Author Topic: Census 2010: Why The Urban Core Matters  (Read 10085 times)

Metro Jacksonville

  • Hero Member
  • *****
  • Posts: 2644
    • MetroJacksonville.com
Census 2010: Why The Urban Core Matters
« on: April 12, 2011, 03:08:50 AM »
Census 2010: Why The Urban Core Matters



"This is no longer anecdotal. Every metro area has good suburbs, but if you don't have a strong downtown and close-in neighborhoods, then you're not offering a choice that many of them are seeking. Offering that choice is a real competitive advantage for cities." - Carol Coletta, head of CEOs for Cities.

Full Article
http://www.metrojacksonville.com/article/2011-apr-census-2010-why-the-urban-core-matters

rainfrog

  • Jr. Member
  • **
  • Posts: 72
Re: Census 2010: Why The Urban Core Matters
« Reply #1 on: April 12, 2011, 04:46:32 AM »
The decimal places in the second chart have me envisioning some pretty fanciful characters or pieces thereof living in our city centers! :P

vicupstate

  • Hero Member
  • *****
  • Posts: 3749
Re: Census 2010: Why The Urban Core Matters
« Reply #2 on: April 12, 2011, 07:17:20 AM »
Great article. Really drives the point home with the bar graph.
"The problem with quotes on the internet is you can never be certain they're authentic." - Abraham Lincoln

mtraininjax

  • Hero Member
  • *****
  • Posts: 5414
Re: Census 2010: Why The Urban Core Matters
« Reply #3 on: April 12, 2011, 07:40:01 AM »
What does job creation, directly have to do with downtown Jacksonville? The kind of job creation to lower the 11% unemployment rate?
And, that $115 will save Jacksonville from financial ruin. - Mayor John Peyton

“This is a game-changer. This is what I mean when I say taking Jacksonville to the next level.”
-Mayor Alvin Brown on new video boards at Everbank Field

Overstreet

  • Hero Member
  • *****
  • Posts: 1154
Re: Census 2010: Why The Urban Core Matters
« Reply #4 on: April 12, 2011, 08:11:21 AM »
Central Business district...............in Jacksonville would that be downtown or off of J.Turner Butler and Southside Blvd?
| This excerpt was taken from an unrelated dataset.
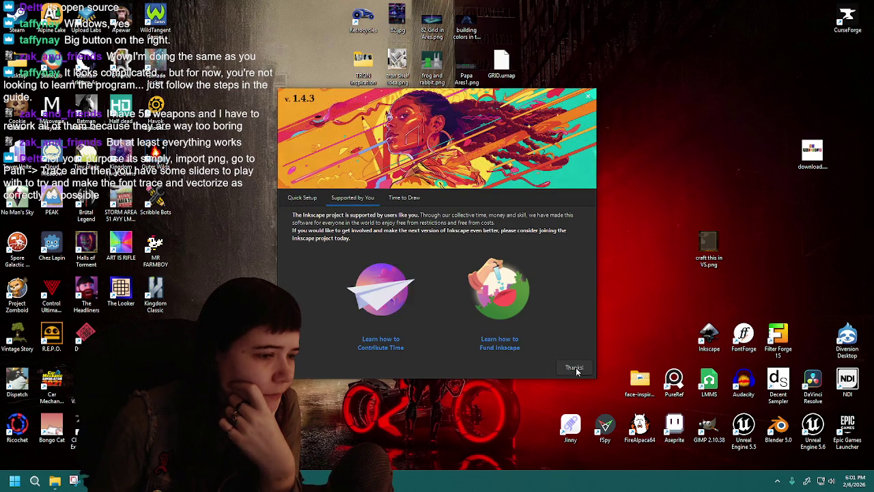
click(305, 198)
I'm not sure of the point "driven home". The top dozen have always had a group of urban young adults. Atlanta has a group moving in because housing initial cost is so much lower. Commute time varies depending upon where you work. For example if you moved close to work in Edgewood (developing neighborhood)  then get transfered to Alpharette commute time just got longer. 

I suppose if you are % change driven our urban growth 41% change would be impressive. I'm sure the highrise condo developers would like to see the move. I don't think we've really seen a wave of movement yet. 

simms3

  • Hero Member
  • *****
  • Posts: 3324
  • Time has come
Re: Census 2010: Why The Urban Core Matters
« Reply #5 on: April 12, 2011, 08:53:32 AM »
Central Business district...............in Jacksonville would that be downtown or off of J.Turner Butler and Southside Blvd?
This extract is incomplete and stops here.